An evening presentation last week sponsored by the American Red Cross and Oregon’s Office of Emergency Management focused on proper earthquake preparedness.
The presentation, held on Monday, Sept. 16, in the Lakeview High School cafeteria, drew in a number of local residents and public officials to learn proper precautionary measures for such an emergency situation.
Annmarie Huber, a volunteer with the American Red Cross, and Althea Rizzo with the Oregon Emergency Management agency, led the presentation, entitled “Surviving the Big One — Understanding and Preparing for a Major Earthquake Event in Oregon.”
The evening’s informational component included an examination of the Pacific Northwest’s geologic features, including those that could influence an eventual large-scale earthquake event. The Cascadia Subduction Zone is one such example, a 600-mile long feature that spans from British Columbia, Canada, all the way to northern California.
“If you’re already set for a severe winter storm, then you’re probably already 90 percent there preparing for (an earthquake),” Rizzo said.
Rizzo reviewed the mechanics of plate tectonics and their nature of motion that ultimately leads to seismic activity.
Geologic hazards specific to Oregon include earthquakes, volcanoes, tsunamis and landslides, she said, with both the former and latter likely occurrences in Lake County.
Rizzo said that there is a 37 percent chance of a major earthquake event in the next 50 years. The last major Cascadia Subduction Zone earthquake was recorded in 1700, and it is unknown when the next one will occur, she said.
Along with the science behind such seismic occurrences, personal family preparedness techniques were also a point of primary focus.
Local infrastructure recovery following a devastating event was also cited as a factor of discussion.
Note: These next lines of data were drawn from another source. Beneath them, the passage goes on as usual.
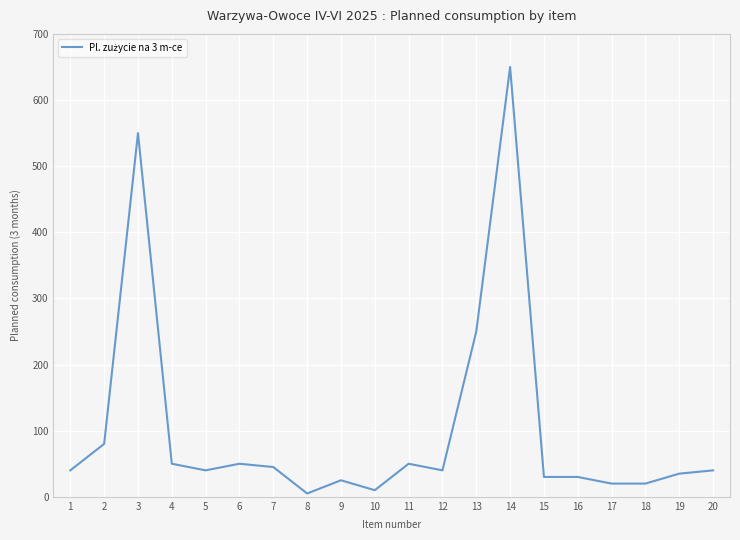

Between 17 and 5, which is larger?

5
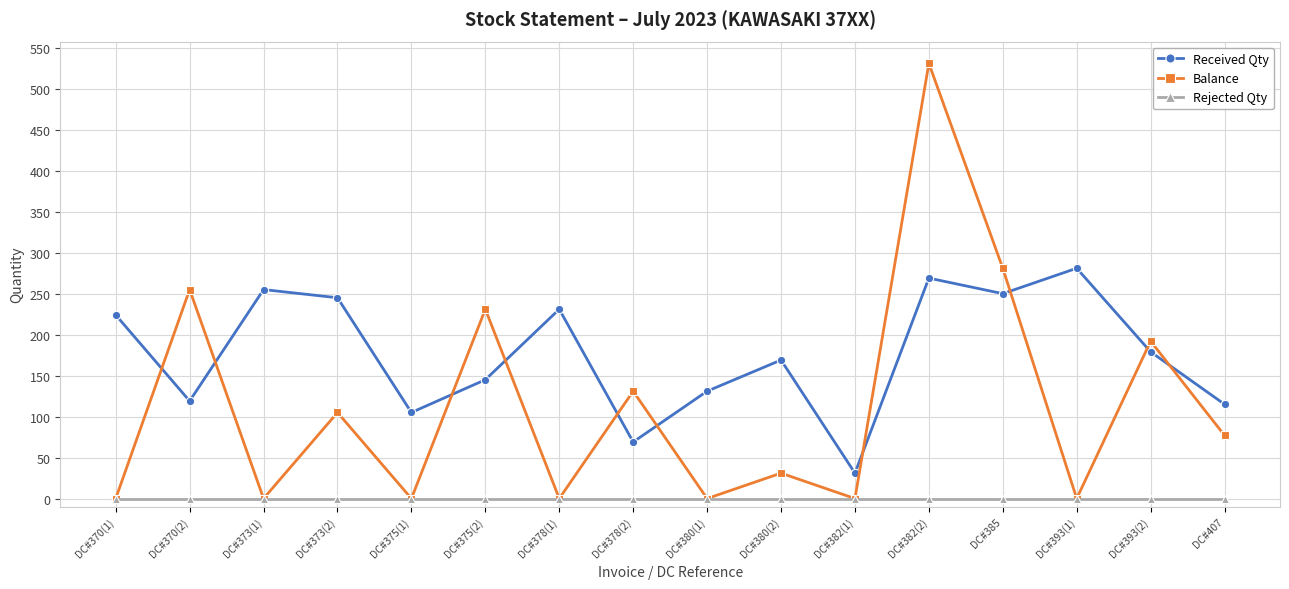

True or false: Rejected Qty and Received Qty intersect in this chart.

False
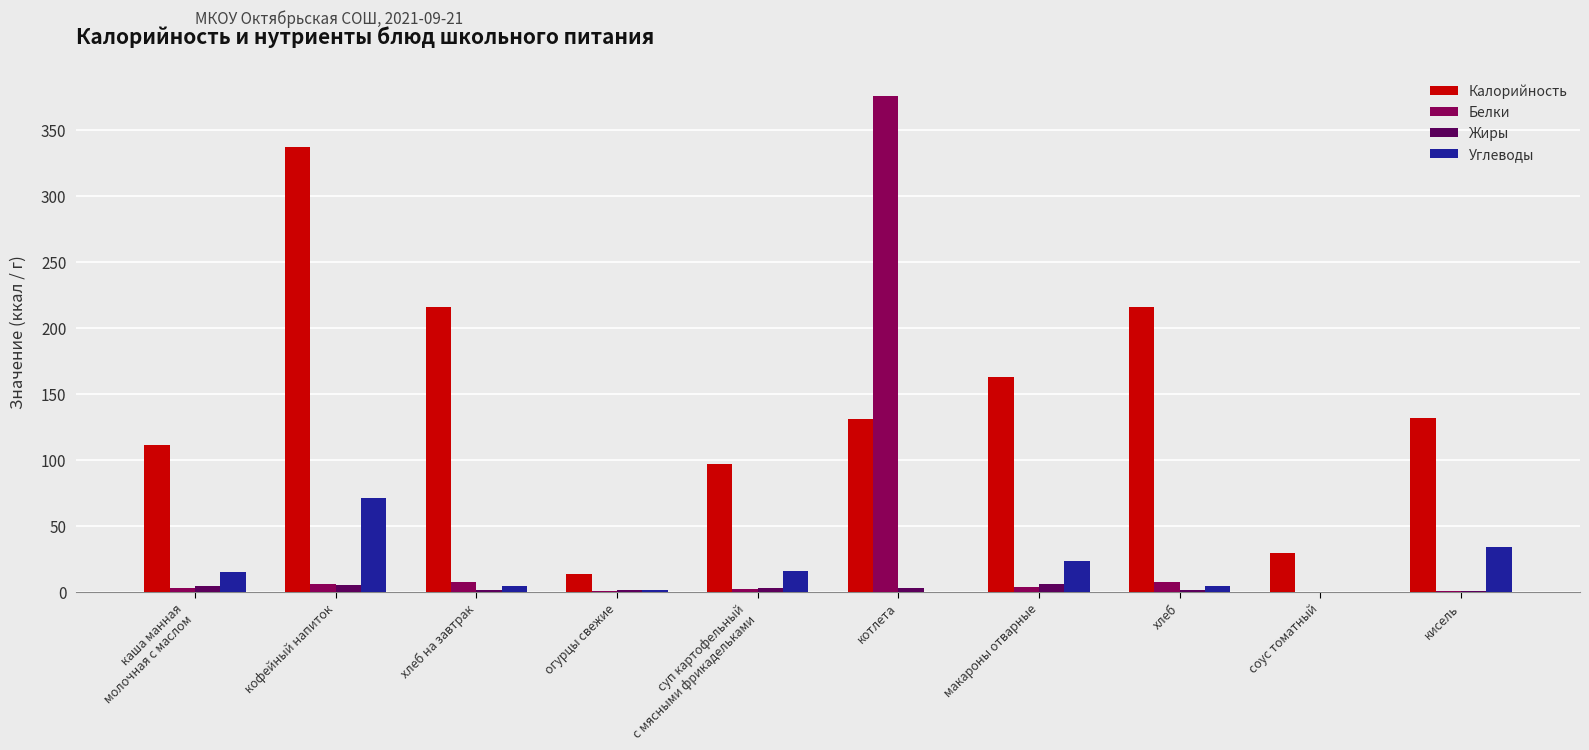

What is the average value of the Белки series?

40.5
Liquid fuel availability and vulnerability along with electricity, local public safety agency and drinking water and sewer services were among those to see impacts in the event of a catastrophic event.
Oregon’s building codes first addressed seismic preparations and reinforcement in 1990, so it should come as no surprise that the vast majority of older buildings are not structurally prepared for such events, by original design.
Likewise, catastrophic events in recent years have led to important lessons in emergency response time, Rizzo said.
“We learned a lot from Katrina and Sandy had a much better response,” she said. “It takes time to come back from this.”
Huber noted the checklist for family earthquake preparation includes knowing what hazards exist, developing a plan and building an emergency kit.